Understanding Cash-Basis Dues Timing
Question: Why do payments for next year's dues that are made in the fourth quarter of this year show up in this year's budget?
Because Groupable|m2 keeps your books on a cash basis, income belongs to the year it's received, not the year it's billed for. A dues payment that lands in December 2025 is 2025 income, whether it's paying 2026 dues or prepaying 2027 dues. The Dues Year a payment is applied to doesn't change when the money counts. The date the money arrives does.
This is an IRS-accepted method for dues income, and it's what keeps the Form 990 you or your parent organization files accurate. Income received in a year stays in that year, so you're never reopening a closed year's financials to move money around.

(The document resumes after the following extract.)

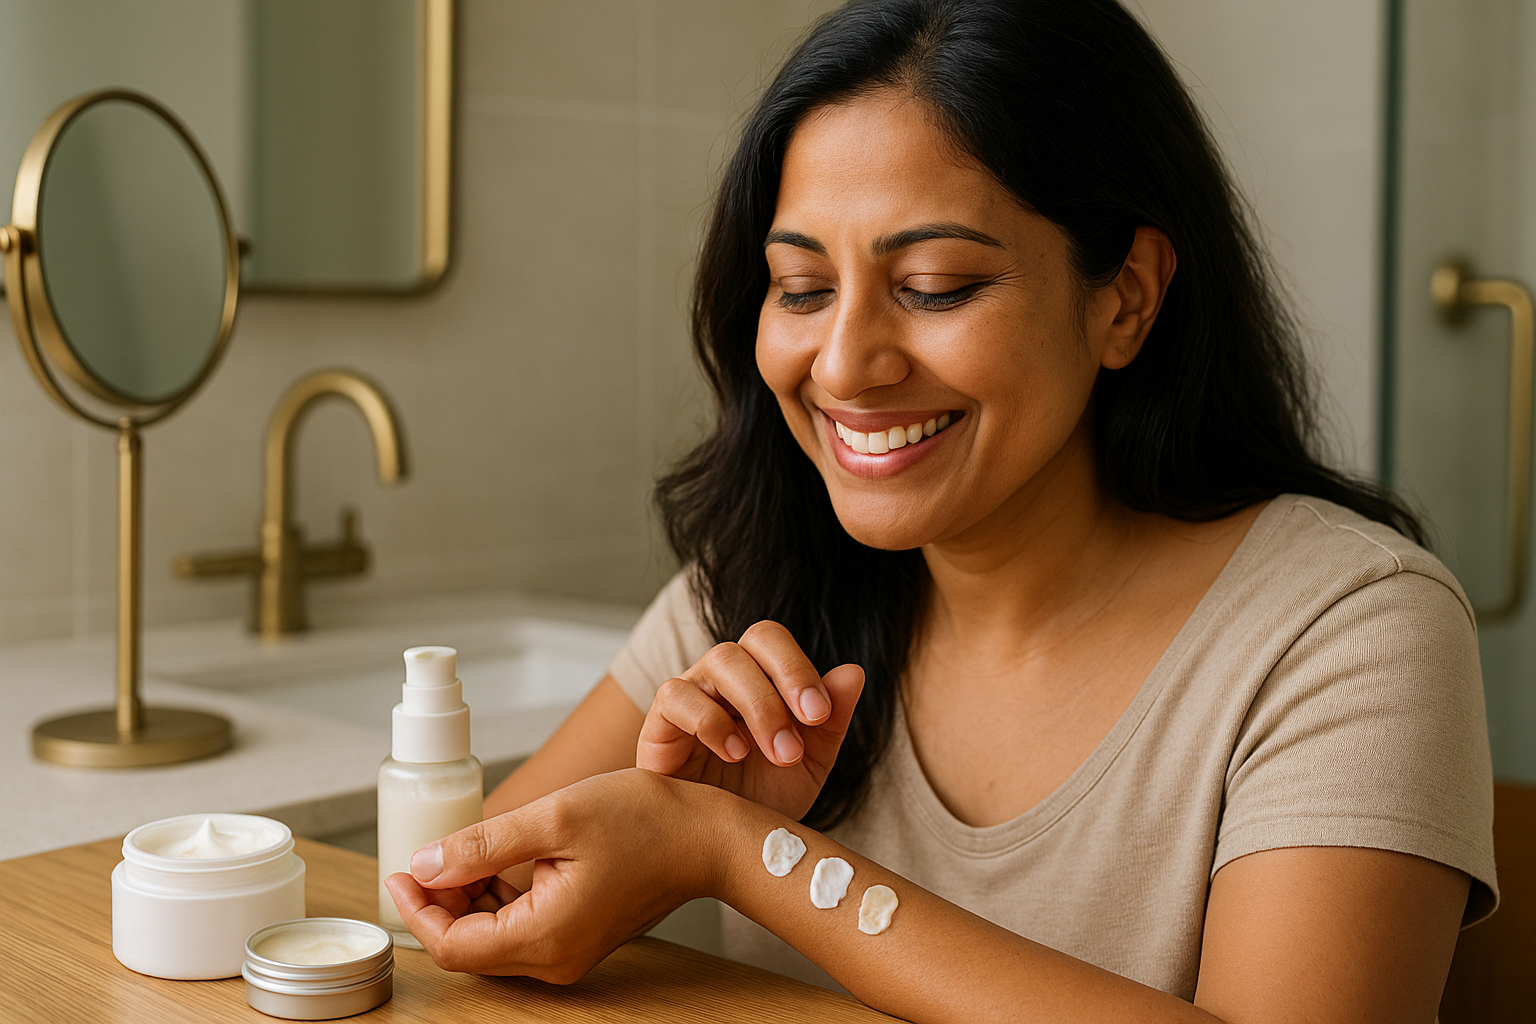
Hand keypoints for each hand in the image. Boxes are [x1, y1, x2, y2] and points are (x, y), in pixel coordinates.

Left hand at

The clearest way to see it is in reverse. If a member who'd been NPD for ten years walked in today and paid off all that back arrearage, you wouldn't reopen the books for each of those ten closed years and post the income back into them. That money is income now, in the current year, even though it settles old dues. Prepaid future dues work the same way, just pointed the other direction. The cash arrives now, so it counts now.
The first year, this will feel strange because you'll see next year's dues sitting in this year's income. It evens out. Every year going forward carries some of next year's prepaid dues, the same as this year did, so the pattern repeats and balances over time. We arrived at this approach after a good deal of research and checking with CPAs on what's acceptable to the IRS for lodge dues income.
Seeing the detail by Dues Year
You don't lose track of which year a payment was for. The Receipts By Year report breaks receipts out by the dues year they were applied to, so you can see exactly how much came in against 2025 dues, 2026 dues, and so on. Open it from a local's Dues & Arrears page by clicking the paid amount for a given year.
If you think you should be on accrual
What's described here is cash-basis accounting. There's a second method, accrual, in which income is recorded when it's earned or billed, rather than when it's received. The two are genuinely different and aren't interchangeable. Groupable|m2 runs on a cash basis. If your lodge or jurisdiction believes it should be on accrual, or you have questions about how this affects your specific filings, that's a conversation for your accountant or your parent organization.
If you'd like a general primer, Stripe has a plain-language write-up titled "What Is Cash-Basis Accounting" that's worth a read.